Extrait ▸
★ ★ ★ ★

Finalement, je soulevais un point éthique un peu plus pointu, mais qu’il n’est pas défendu d’aborder en l’état actuel des avancées technologiques. Créer de la conscience artificielle, c’est de facto créer tout ce qui va avec. C’est-à-dire de la souffrance, de la peine, de la douleur, de la honte, des remords, de l’envie, des complexes… Bien sûr, il y a aussi de la joie, de l’espoir, de la compassion, du plaisir, mais toutes choses considérées, est-il vraiment nécessaire d’ajouter ex nihilo une nouvelle espèce consciente qui ne fera, mathématiquement, qu’ajouter à la somme totale de souffrance dans l’univers ? Le technicien qui met à jour une machine consciente n’aura-t-il pas les mêmes responsabilités que les parents d’un nouveau-né humain ? (et certains parents humains ne sont-ils pas déjà particulièrement ineptes à ce rôle, créant de la souffrance là où on ne leur avait rien demandé ?)
C’est à peu près à ce moment, complètement essoufflé et exténué par un soleil de plomb (je donnais l’entretien par téléphone portable à l’extérieur), que je terminais mon intervention, avant que le journaliste ne me demande un « mot de la fin », qui consistait essentiellement à dire que tout ça c’est très bien, mais qu’il faut sans cesse rappeler que c’est à nous, humains, de décider ce qu’on veut faire de nos vies et de notre avenir, et qu’on n’est pas forcés de suivre impuissants les progrès technologiques, lesquels n’ont rien d’inéluctables comme on le dit souvent. Et autres fadaises du même genre, que je remercie les responsables de n’avoir pas retenues pour l’émission.
Pour conclure, je remercie les journalistes des Temps Modernes de m’avoir donné cette opportunité de m’exprimer sur un sujet que je trouve intéressant, et de me donner l’impulsion de mettre tout ce foutoir par écrit, des fois que je me réveille un jour terrifié à l’idée que des pensées aussi profondes et brillantes soient à jamais perdues pour la postérité.
Je donnerais bien encore, avant de clore, quelques références bibliographiques, mais je suis un peu fatigué, aussi je me contenterai d’un petit coup de name dropping. Toutes ces questions sont abordées, à un moment ou à un autre, dans les travaux de Daniel Dennett (dont le dernier livre qu’il a co-écrit évoque justement la possibilité de construire une machine capable d’humour : Inside Jokes, absolument brillant et recommandé) ; Thomas Metzinger (The Ego Tunnel) ; John Searle bien sûr, pour une défense de la position sceptique ; Daniel Wegner pour des expériences sur les mécanismes sous-tendant notre propension à percevoir de la conscience et des esprits ; et évidemment le Frankenstein de Mary Shelley, que j’explore dans un article récent.
*Disponible librement sur le site de l'émission, au vendredi 19 août ("Les ordinateurs cognitifs bouleverseront-ils notre quotidien", notez qu'à aucun moment je ne réponds vraiment à cette question ici...)
**Contrairement au fait de m'attribuer une opinion que j'ai très clairement et très explicitement rejetée sans le moindre doute possible, comme s'y prête un abruti anonyme à la page 2 de ce document.

★ ★ ★ ★

Données fournies ▸
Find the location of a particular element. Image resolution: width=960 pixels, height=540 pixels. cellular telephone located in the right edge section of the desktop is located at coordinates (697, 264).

★ ★ ★ ★

Consignes ▸
1. D'après l'extrait, par quel moyen et depuis quel endroit l'entretien a-t-il été donné ?
2. Relevez toutes les personnes dont l'extrait cite les travaux ou l'œuvre.

Corrigés ▸
1. Par téléphone portable, à l'extérieur.

2. Daniel Dennett, Thomas Metzinger, John Searle, Daniel Wegner, Mary Shelley